TOKEN_T=$(rubber-ducky --no-json confirm request \
--action <backend>.transition \
--preview "Finalize: $REF → done")
rubber-ducky --json transition <wiki-page> \
--backend <backend> --to done --confirm-token "$TOKEN_T"
TOKEN_C=$(rubber-ducky --no-json confirm request \
--action <backend>.comment \
--preview "Closing comment on $REF")
rubber-ducky --json comment <wiki-page> \
--backend <backend> --text "$CLOSING_COMMENT" --confirm-token "$TOKEN_C"
Set confirm.<backend>.transition and confirm.<backend>.comment
to auto in settings.json ahead of time if the user wants a
batch-style "no prompts" finalize.
If any single backend write fails, log the failure but keep going on
the remaining tickets and report all failures at the end. The wiki
side is already updated by task close; partial-finalize across
backends is better than no-finalize.
Step 10 — Daily and log update
Add a release block to today's ## Work log section (highlighted, not just a
plain bullet):
- **Release: [[<repo-name>]] <version>** — N tickets shipped:
- [[<task1>]] ✓
- [[<task2>]] ✓
For each finalized ticket, also add a line to today's ## Completed today
section with the shipped in <repo> <version> annotation.
Append to log.md:
rubber-ducky log append "[release] <repo-name> <version> — N tickets shipped, M finalized."
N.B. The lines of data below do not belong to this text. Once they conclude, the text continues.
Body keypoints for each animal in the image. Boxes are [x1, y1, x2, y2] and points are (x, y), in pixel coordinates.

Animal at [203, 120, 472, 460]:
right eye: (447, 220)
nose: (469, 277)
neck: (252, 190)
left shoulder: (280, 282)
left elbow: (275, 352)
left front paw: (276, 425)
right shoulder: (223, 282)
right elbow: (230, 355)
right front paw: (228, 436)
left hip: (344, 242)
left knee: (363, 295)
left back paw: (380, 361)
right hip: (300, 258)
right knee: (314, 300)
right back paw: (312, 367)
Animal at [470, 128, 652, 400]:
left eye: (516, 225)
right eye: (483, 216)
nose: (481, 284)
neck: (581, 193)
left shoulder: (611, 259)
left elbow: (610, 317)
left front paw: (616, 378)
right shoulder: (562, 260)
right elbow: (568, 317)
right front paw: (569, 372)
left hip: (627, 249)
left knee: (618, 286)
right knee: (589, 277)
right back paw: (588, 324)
Step 11 — Redirect to active task
If all active tasks just got closed, ask the user what to work on next.
Otherwise, read active_task on today's daily page and end with the
standard one-line redirect.
Rules
- Nothing external is written before Step 7 confirmation (release-section
body write) and Step 9 confirmation (finalize batch). The two are
separate — the user can log the release without finalizing tickets.
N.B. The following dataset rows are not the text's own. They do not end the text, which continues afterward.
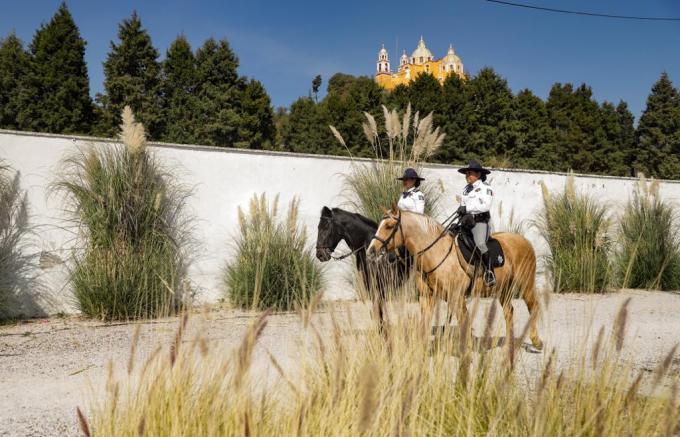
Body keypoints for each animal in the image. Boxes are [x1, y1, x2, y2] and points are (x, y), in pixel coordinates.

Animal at [366, 207, 540, 350]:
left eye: (389, 226)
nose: (370, 251)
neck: (436, 253)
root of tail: (525, 241)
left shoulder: (456, 297)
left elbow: (464, 321)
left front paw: (466, 350)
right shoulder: (427, 297)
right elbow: (425, 324)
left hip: (525, 284)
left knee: (533, 306)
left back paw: (536, 341)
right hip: (504, 289)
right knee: (509, 312)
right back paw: (509, 344)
- One closing comment covers all tickets in the batch. Don't ask the
user to compose a comment per ticket; share the same line.
- Newer releases go first (prepend, not append) under
## Releases so
the page reads top-down by recency.
- Repo page frontmatter is the source of truth for repo config. On
first run, gather and persist (
repo, changelog_path,
release_reference_pattern); on subsequent runs, read and use silently.
- Don't fight changelog format. If the parser can't find the version,
show the user the raw text and let them point. Don't write a guessed
release section.
- References without wiki pages are reported, not skipped. A ref the
user never ingested is a real shipment too; surface it with a
⚠ no wiki page note so they can ingest later if they want.
Output
A confirmation summary: release section written to the repo page, count of
tickets finalized vs. skipped vs. failed, optional one-line redirect.